## Provided passage
* * * *
Judy Kolada, who died April 18 at the age of 75 after a lengthy battle with cancer, is being remembered by some of her current council colleagues as a fountain of knowledge about the city and a formidable opponent when her opinions and theirs differed.
Kolada, who would have turned 76 April 21, came to Thompson in 1963 after graduating from Bridgewater Business College in Nova Scotia and spent the last 25 years as a city councillor, working with four different mayors – Colleen Smook, Dennis Fenske, Tim Johnston and Bill Comaskey – over that quarter century.
She is only the fourth Thompson city councillor to die while in office, along with Brian Wilson, who died in 2010, Mayor Don MacLean, who died in 1991 and Dr. Blain Johnston, who died in 1974.
“She was always very passionate” about her work as a councillor, says Mayor Colleen Smook, who served on council with Kolada for one and-a-half terms, including Smook’s term as a councillor from 2014 to 2018, which was Kolada’s sixth term. “Judy was always a good sounding board.”
Smook has known Kolada for 40 years, first as a friend of her mother’s and then as a friend of her own, a friendship that was strained during the 2014-2018 term of council when the two sometimes ended up on opposite sides of municipal issues.
“We got back on terms,” Smook says.
* * * *
## Given records
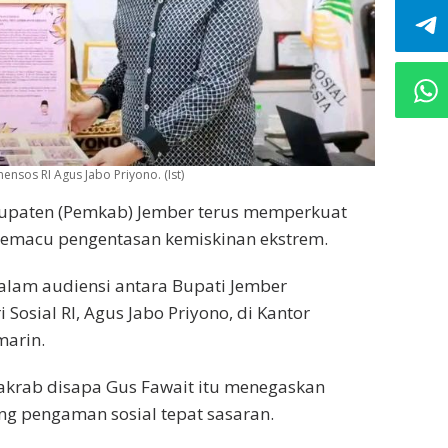
os RI Agus Jabo Priyono. (Ist)
upaten (Pemkab) Jember terus memperkuat
memacu pengentasan kemiskinan ekstrem.
dalam audiensi antara Bupati Jember
sial RI, Agus Jabo Priyono, di Kantor
marin.
akrab disapa Gus Fawait itu menegaskan
g pengaman sosial tepat sasaran.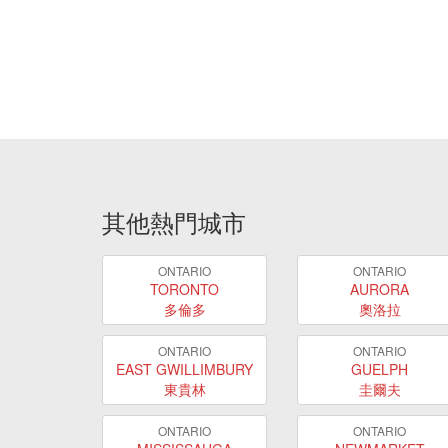
其他熱門城市
ONTARIO
ONTARIO
TORONTO
AURORA
多倫多
奧洛拉
ONTARIO
ONTARIO
EAST GWILLIMBURY
GUELPH
東貴林
圭爾夫
ONTARIO
ONTARIO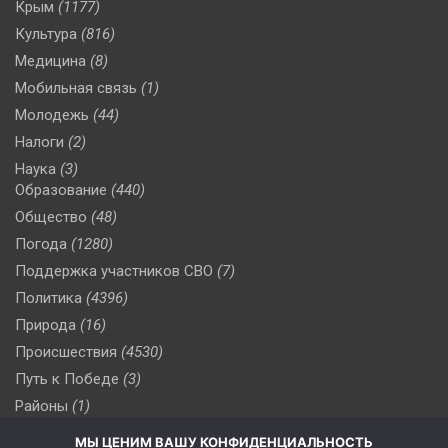
Крым
(1177)
Культура
(816)
Медицина
(8)
Мобильная связь
(1)
Молодежь
(44)
Налоги
(2)
Наука
(3)
Образование
(440)
Общество
(48)
Погода
(1280)
Поддержка участников СВО
(7)
Политика
(4396)
Природа
(16)
Происшествия
(4530)
Путь к Победе
(3)
Районы
(1)
Россия
(509)
МЫ ЦЕНИМ ВАШУ КОНФИДЕНЦИАЛЬНОСТЬ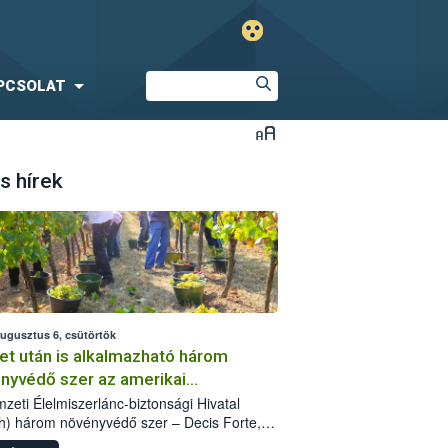
PCSOLAT
s hírek
augusztus 6, csütörtök
et után is alkalmazható három
nyvédő szer az amerikai
őkabóca ellen
zeti Élelmiszerlánc-biztonsági Hivatal
h) három növényvédő szer – Decis Forte,
an 24 EW, Oroganic – engedélyokiratát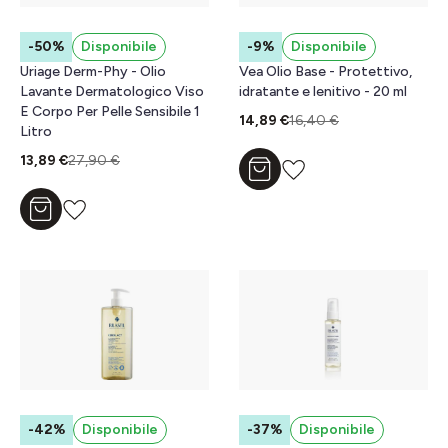
-50%
Disponibile
-9%
Disponibile
Uriage Derm-Phy - Olio
Vea Olio Base - Protettivo,
Lavante Dermatologico Viso
idratante e lenitivo - 20 ml
E Corpo Per Pelle Sensibile 1
14,89 €
16,40 €
Litro
13,89 €
27,90 €
Aggiungi al carrello
Aggiungi al carrello
-42%
Disponibile
-37%
Disponibile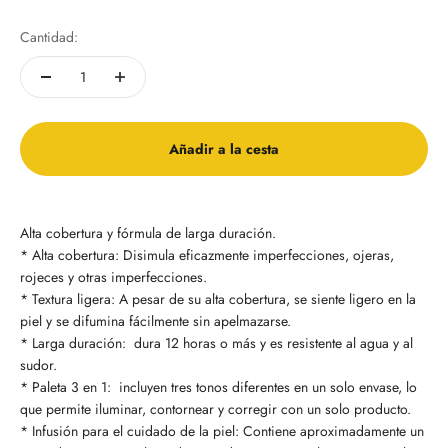
Cantidad:
Añadir a la cesta
Alta cobertura y fórmula de larga duración.
* Alta cobertura: Disimula eficazmente imperfecciones, ojeras,
rojeces y otras imperfecciones.
* Textura ligera: A pesar de su alta cobertura, se siente ligero en la
piel y se difumina fácilmente sin apelmazarse.
* Larga duración: dura 12 horas o más y es resistente al agua y al
sudor.
* Paleta 3 en 1: incluyen tres tonos diferentes en un solo envase, lo
que permite iluminar, contornear y corregir con un solo producto.
* Infusión para el cuidado de la piel: Contiene aproximadamente un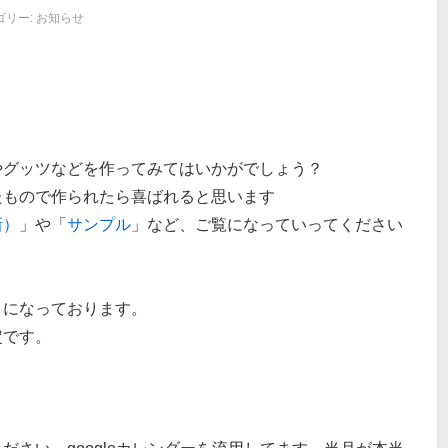
ゴリー:
お知らせ
やグッツなどを作ってみてはいかがでしょう？
たもので作られたら喜ばれると思います
新）
」や「
サンプル
」など、ご覧になっていってください
うになっております。
定です。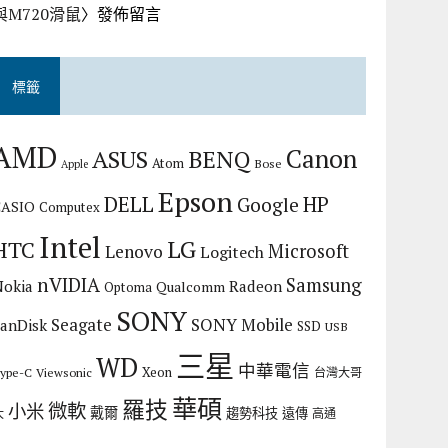
與M720滑鼠
〉發佈留言
標籤
AMD
Canon
ASUS
BENQ
Atom
Bose
Apple
Epson
DELL
HP
Google
CASIO
Computex
Intel
LG
HTC
Microsoft
Lenovo
Logitech
nVIDIA
Samsung
Nokia
Radeon
Qualcomm
Optoma
SONY
Seagate
SONY Mobile
SanDisk
SSD
USB
三星
WD
中華電信
Xeon
ype-C
Viewsonic
台灣大哥
華碩
羅技
微軟
小米
戴爾
趨勢科技
遠傳
大
高通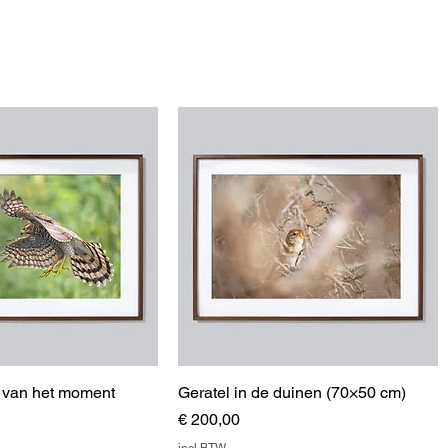
e van het moment
Geratel in de duinen (70×50 cm)
Prijs
€ 200,00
* * * *
## Work instruction 1
List the four mayors that the article about Judy Kolada says she worked with as a Thompson city councillor.
## Work instruction 2
According to the article about Judy Kolada, in what year did she come to Thompson?
## Work instruction 3
Carry on the article about Judy Kolada from its final sentence.

## Expected answer 1
Colleen Smook, Dennis Fenske, Tim Johnston, Bill Comaskey

## Expected answer 2
1963

## Expected answer 3
Kolada was an advocate for everyone in the city and did what elected officials are supposed to do – listened to the public’s concerns, which made getting re-elected so many times easier.
“She never had to do a lot of advertising or campaigning to get elected,” says Smook, and was still in the loop up until the beginning of last week despite being in the hospital. “She was definitely a force to be reckoned with.”
“Over the past couple years, Coun. Kolada has provided me with an ear to vent, good advice when needed, a friendly face where it was most needed and most appreciated of all, her friendship,” said current fellow councillor Jeff Fountain in a Facebook post. “Judy was always a classy lady, dressing the part for leadership. She had a wonderful sense of optimism and great patience and was equally comfortable talking shop with the boys as she was in classier settings. Her efforts in advocacy for the Thompson Public Library, health authority, mining and lobbying efforts with the province earned her well deserved respect.”
“Judy will be remembered for her hard work and commitment to the City of Thompson,” said Thompson MLA Danielle Adams on Facebook. “She will also be remembered for the countless hours she gave to various community organizations like Relay for Life and Operation Red Nose.”
Kolada was employed by the provincial government for 30 years, in departments such as northern affairs and the Department of Labour as an employment standards officer. After retiring her government job, she served for three years as the executive director of the Thompson YWCA.
“She’ll be missed by the City of Thompson,” said Smook, characterizing Kolada as a consummate public servant when it came to her role as a councillor. “It was always for the greater good of the people around her.”
Under the terms of Manitoba’s Municipal Act, a byelection to fill the vacancy left on Thompson city council by Kolada’s death must be held as soon as reasonably possible, though the act does not spell out precisely what constitutes a reasonable timeframe.